Perşembe Şubat 6, 2025

“Yarı-Feodal” Brezilya...?

 11.01.2013 tarihinde Özgür Gelecek gazetesinin internet portalında; “Süreç devrimcilerin lehine dönecektir!” adlı bir yazı okudum. Sanırım Brezilya Komünist Partisi (Maoist)’e ait. Yazının altında böyle bir imza yoktu. İsim konusunda yanılmış olabilirim. Burası çok önemli değil. Benim açımdan önemli olan, yazının Brezilya ile ilgili değerlendirmesiydi. Esas olarak da, böyle bir değerlendirme yazısının kendine “Maoist” diyen bir örgüt tarafından yapılmasıdır. Eğer, kendisini “Maoist” olarak adlandırmasaydı, böyle bir yazı yazma ihtiyacı da duymazdım.

 

Gelişen teknoloji sayesinde, insanlar, nerede ne oluyor anında  takip edebiliyor, gelişmelerden haberdar olabiliyor. Ayrıca, bir ülkeyi tahlil etmek için de gidip görmek gerekmiyor.

* Çalışılacak Konu:
Brezilya üzerine yazıdaki bölümü "11.01.2013 tarihinde Özgür Gelecek" sözlerinden "ihtiyacı da duymazdım." sözlerine kadar, "gazetesinin" kelimesini "dergisinin" ile değiştirerek yeniden yazın.

Bir veri kaynağından girdiler:

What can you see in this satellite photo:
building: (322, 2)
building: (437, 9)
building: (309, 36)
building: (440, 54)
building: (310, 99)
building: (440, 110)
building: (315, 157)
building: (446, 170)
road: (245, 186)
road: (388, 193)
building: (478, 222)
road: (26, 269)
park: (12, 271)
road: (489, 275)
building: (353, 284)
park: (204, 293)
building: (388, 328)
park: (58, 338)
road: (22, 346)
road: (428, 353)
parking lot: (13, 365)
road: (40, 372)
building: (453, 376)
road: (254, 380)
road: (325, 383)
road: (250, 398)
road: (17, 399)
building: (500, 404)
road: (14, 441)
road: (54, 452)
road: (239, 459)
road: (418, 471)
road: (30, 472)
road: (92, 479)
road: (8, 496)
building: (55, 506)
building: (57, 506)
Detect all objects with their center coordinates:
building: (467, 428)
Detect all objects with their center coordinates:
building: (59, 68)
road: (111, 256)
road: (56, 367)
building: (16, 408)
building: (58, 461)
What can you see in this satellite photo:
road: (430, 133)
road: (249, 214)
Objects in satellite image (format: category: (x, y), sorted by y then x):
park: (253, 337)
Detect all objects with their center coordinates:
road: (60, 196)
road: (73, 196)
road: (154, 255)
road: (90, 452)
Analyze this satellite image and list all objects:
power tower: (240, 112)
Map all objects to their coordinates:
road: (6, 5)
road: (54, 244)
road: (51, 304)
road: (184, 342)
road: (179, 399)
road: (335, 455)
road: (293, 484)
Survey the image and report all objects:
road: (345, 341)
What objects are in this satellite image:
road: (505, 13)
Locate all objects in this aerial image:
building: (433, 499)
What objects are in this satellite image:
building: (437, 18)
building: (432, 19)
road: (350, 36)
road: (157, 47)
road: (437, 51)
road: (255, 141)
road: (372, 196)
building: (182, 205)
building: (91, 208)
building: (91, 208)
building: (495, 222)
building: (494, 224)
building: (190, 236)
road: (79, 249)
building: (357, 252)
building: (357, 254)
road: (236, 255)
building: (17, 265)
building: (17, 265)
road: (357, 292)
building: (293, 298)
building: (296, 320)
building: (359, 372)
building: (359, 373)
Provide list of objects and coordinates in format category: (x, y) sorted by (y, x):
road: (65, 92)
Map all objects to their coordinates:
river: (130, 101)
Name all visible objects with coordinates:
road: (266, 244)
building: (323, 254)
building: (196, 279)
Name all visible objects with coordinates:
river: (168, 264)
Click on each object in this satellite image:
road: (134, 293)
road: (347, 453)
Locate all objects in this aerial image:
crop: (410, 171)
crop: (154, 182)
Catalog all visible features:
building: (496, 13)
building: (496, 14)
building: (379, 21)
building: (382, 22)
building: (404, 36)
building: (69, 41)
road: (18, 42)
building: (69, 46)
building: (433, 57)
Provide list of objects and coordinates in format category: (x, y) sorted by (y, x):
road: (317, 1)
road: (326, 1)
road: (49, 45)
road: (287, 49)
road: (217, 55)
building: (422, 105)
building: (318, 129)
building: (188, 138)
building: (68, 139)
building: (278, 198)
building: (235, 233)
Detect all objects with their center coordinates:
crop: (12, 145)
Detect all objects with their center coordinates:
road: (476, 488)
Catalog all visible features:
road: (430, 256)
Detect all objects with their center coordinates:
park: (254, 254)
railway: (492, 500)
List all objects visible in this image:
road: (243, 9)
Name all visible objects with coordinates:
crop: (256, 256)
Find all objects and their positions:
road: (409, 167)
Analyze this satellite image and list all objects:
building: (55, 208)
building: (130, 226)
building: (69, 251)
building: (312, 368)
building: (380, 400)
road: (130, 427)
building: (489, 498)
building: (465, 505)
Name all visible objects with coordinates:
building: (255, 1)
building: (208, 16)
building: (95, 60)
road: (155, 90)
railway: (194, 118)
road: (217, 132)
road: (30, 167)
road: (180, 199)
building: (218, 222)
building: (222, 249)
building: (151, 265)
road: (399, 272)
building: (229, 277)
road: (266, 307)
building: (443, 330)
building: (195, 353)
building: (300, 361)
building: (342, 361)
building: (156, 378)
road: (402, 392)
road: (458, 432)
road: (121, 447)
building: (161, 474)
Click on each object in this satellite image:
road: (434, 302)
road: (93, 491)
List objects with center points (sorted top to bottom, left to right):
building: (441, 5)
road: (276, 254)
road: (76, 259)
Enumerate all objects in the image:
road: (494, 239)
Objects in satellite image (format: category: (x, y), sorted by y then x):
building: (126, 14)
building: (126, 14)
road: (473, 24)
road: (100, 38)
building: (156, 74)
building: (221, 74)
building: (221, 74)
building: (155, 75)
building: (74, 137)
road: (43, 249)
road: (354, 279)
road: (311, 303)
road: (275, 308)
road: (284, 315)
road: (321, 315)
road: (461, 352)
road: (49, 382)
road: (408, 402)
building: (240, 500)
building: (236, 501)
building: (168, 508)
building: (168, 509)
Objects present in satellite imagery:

* Alıştırma Yanıtı:
11.01.2013 tarihinde Özgür Gelecek dergisinin internet portalında; “Süreç devrimcilerin lehine dönecektir!” adlı bir yazı okudum. Sanırım Brezilya Komünist Partisi (Maoist)’e ait. Yazının altında böyle bir imza yoktu. İsim konusunda yanılmış olabilirim. Burası çok önemli değil. Benim açımdan önemli olan, yazının Brezilya ile ilgili değerlendirmesiydi. Esas olarak da, böyle bir değerlendirme yazısının kendine “Maoist” diyen bir örgüt tarafından yapılmasıdır. Eğer, kendisini “Maoist” olarak adlandırmasaydı, böyle bir yazı yazma ihtiyacı da duymazdım.